15-year-old Nastia survived a landmine explosion at the beginning of the year. "If the shrapnel had hit my neck just half a centimetre further to the left, my carotid artery would have been severed. I was told at the hospital that I can consider 3 February my second birthday."

“At least 1,993 children in Ukraine have been killed or injured since the escalation of war more than two years ago, an average of two child casualties each day. These are the figures the UN has been able to verify. We know the true number is likely much higher.

“As we see in all wars, the reckless decisions and actions of adults are costing children their lives, safety and futures. “Beyond the killings of children and the physical harm caused by the attacks, many children across Ukraine have experienced levels of loss and violence harmful to their mental health and well-being. Half of young teenagers report having trouble sleeping, and 1 in 5 have intrusive thoughts and flashbacks.

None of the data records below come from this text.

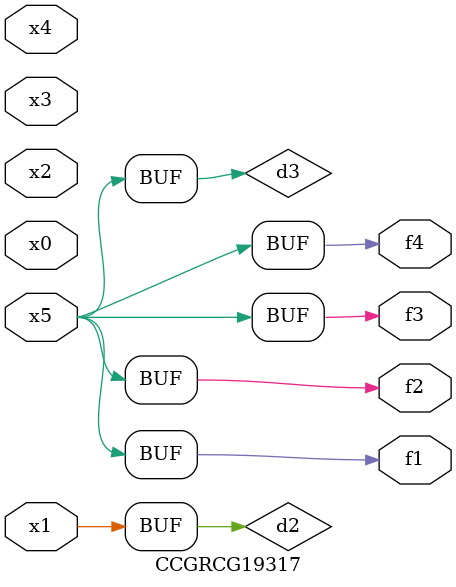
<source format=v>
module CCGRCG19317(
	input x0, x1, x2, x3, x4, x5,
	output f1, f2, f3, f4
);

	wire d1, d2, d3;

	not (d1, x5);
	or (d2, x1);
	xnor (d3, d1);
	assign f1 = d3;
	assign f2 = d3;
	assign f3 = d3;
	assign f4 = d3;
endmodule

</source>
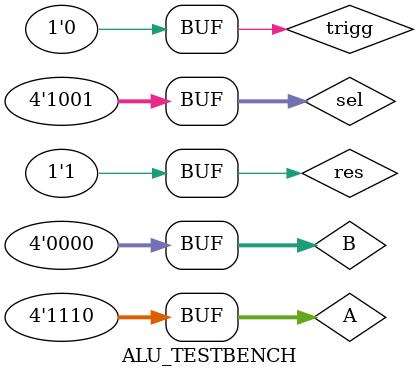
<source format=sv>
module ALU_TESTBENCH;

	parameter N = 4;
	
	reg trigg;
	reg res;
	reg [N-1:0] A;
	reg [N-1:0] B;
	reg [3:0] sel;
	
	wire Negative;
	wire Zero;
	wire CarryOut;
	wire Overflow;
	wire [N-1:0] Result;
	wire [3:0] oper;
	
	ALU #(.M(N)) Alu_TEST(
		.A(A),
		.B(B),
		.trigger(trigg),
		.reset(res),
		.ALU_Sel(sel),
		.CarryOut(CarryOut),
		.Zero(Zero),
		.Negative(Negative),
		.Overflow(Overflow),
		.ALU_Out(Result)  //Requiere que la ALU tenga un output
	);
	
	
	initial begin
	
		// Test case 1 - Sumador
		sel = 4'b0000;
		A = 4'b1010;
		B = 4'b0111;
		
		res = 1'b0;
		trigg = 1'b1;
		#40;
		res = 1'b1;
		trigg = 1'b0;
		#40;
		
		sel = 4'b0000;
		A = 4'b1111;
		B = 4'b1111;
		
		res = 1'b0;
		trigg = 1'b1;
		#40;
		res = 1'b1;
		trigg = 1'b0;
		#40;
		
		
		// Test case 2 - Restador
		sel = 4'b0001;
		A = 4'b1010;
		B = 4'b0111;
		
		res = 1'b0;
		trigg = 1'b1;
		#40;
		res = 1'b1;
		trigg = 1'b0;
		#40;
		
		sel = 4'b0001;
		A = 4'b1110;
		B = 4'b0011;

		res = 1'b0;
		trigg = 1'b1;
		#40;
		res = 1'b1;
		trigg = 1'b0;
		#40;
		
		//Test case 3 - Multiplicador
		sel = 4'b0010;
		A = 4'b0010;
		B = 4'b0010;

		res = 1'b0;
		trigg = 1'b1;
		#40;
		res = 1'b1;
		trigg = 1'b0;
		#40;
		
		sel = 4'b0010;
		A = 4'b0011;
		B = 4'b0001;

		res = 1'b0;
		trigg = 1'b1;
		#40;
		res = 1'b1;
		trigg = 1'b0;
		#40;
		
		//Test case 4 - Divisor
		sel = 4'b0011;
		A = 4'b0011;
		B = 4'b0011;

		res = 1'b0;
		trigg = 1'b1;
		#40;
		res = 1'b1;
		trigg = 1'b0;
		#40;
		
		sel = 4'b0011;
		A = 4'b0101;
		B = 4'b0011;

		res = 1'b0;
		trigg = 1'b1;
		#40;
		res = 1'b1;
		trigg = 1'b0;
		#40;
		
		//Test case 5 - Modulo
		sel = 4'b0100;
		A = 4'b0011;
		B = 4'b0011;
		
		res = 1'b0;
		trigg = 1'b1;
		#40;
		res = 1'b1;
		trigg = 1'b0;
		#40;
		
		sel = 4'b0100;
		A = 4'b0101;
		B = 4'b0011;
		
		res = 1'b0;
		trigg = 1'b1;
		#40;
		res = 1'b1;
		trigg = 1'b0;
		#40;
		
		// Test case 6 - AND
		sel = 4'b0101;
		A = 4'b1010;
		B = 4'b0111;
		
		res = 1'b0;
		trigg = 1'b1;
		#40;
		res = 1'b1;
		trigg = 1'b0;
		#40;
		
		sel = 4'b0101;
		A = 4'b1110;
		B = 4'b0101;
		
		res = 1'b0;
		trigg = 1'b1;
		#40;
		res = 1'b1;
		trigg = 1'b0;
		#40;
		
		
		// Test case 7 - OR
		sel = 4'b0110;
		A = 4'b1010;
		B = 4'b0111;
		
		res = 1'b0;
		trigg = 1'b1;
		#40;
		res = 1'b1;
		trigg = 1'b0;
		#40;
		
		sel = 4'b0110;
		A = 4'b1110;
		B = 4'b0101;
		
		res = 1'b0;
		trigg = 1'b1;
		#40;
		res = 1'b1;
		trigg = 1'b0;
		#40;
		
		
		// Test case 8 - XOR
		sel = 4'b0111;
		A = 4'b1010;
		B = 4'b0111;
		
		res = 1'b0;
		trigg = 1'b1;
		#40;
		res = 1'b1;
		trigg = 1'b0;
		#40;
		
		sel = 4'b0111;
		A = 4'b1110;
		B = 4'b0011;
		
		res = 1'b0;
		trigg = 1'b1;
		#40;
		res = 1'b1;
		trigg = 1'b0;
		#40;
		
	
		// Test case 9 - Shift left
		sel = 4'b1000;
		A = 4'b1010;
		B = 4'b0000;
		
		res = 1'b0;
		trigg = 1'b1;
		#40;
		res = 1'b1;
		trigg = 1'b0;
		#40;
		
		sel = 4'b1000;
		A = 4'b0110;
		B = 4'b0000;
		
		res = 1'b0;
		trigg = 1'b1;
		#40;
		res = 1'b1;
		trigg = 1'b0;
		#40;
		
		
		//Test case 10 - Shift Right
		sel = 4'b1001;
		A = 4'b1010;
		B = 4'b0000;
		
		res = 1'b0;
		trigg = 1'b1;
		#40;
		res = 1'b1;
		trigg = 1'b0;
		#40;
		
		sel = 4'b1001;
		A = 4'b1110;
		B = 4'b0000;
		
		res = 1'b0;
		trigg = 1'b1;
		#40;
		res = 1'b1;
		trigg = 1'b0;
		#40;
		
		end
		
endmodule
</source>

“Next month, another school year will draw to a close, marking the fourth year of disrupted education. Nearly half of children enrolled in school in Ukraine are missing out on in-person schooling, with almost one million children across the country not able to access any in-person learning at all due to insecurity.

“UNICEF is working across Ukraine to rehabilitate schools and shelters and provide at-home learning kits and online learning support to children. Last year alone we reached 1.3 million children with formal and non-formal learning opportunities and 2.5 million children and caregivers with mental health and psychosocial support services.

“UNICEF continues to call for an immediate ceasefire in Ukraine and for all children to be protected from harm. This includes ending the brutal use of explosive weapons in populated areas and attacks on civilian facilities and infrastructure which disproportionally harm children.

“Ukraine’s children urgently need safety, stability, access to safe learning, child protection services, and psychosocial support.

“More than anything, Ukraine’s children need peace.”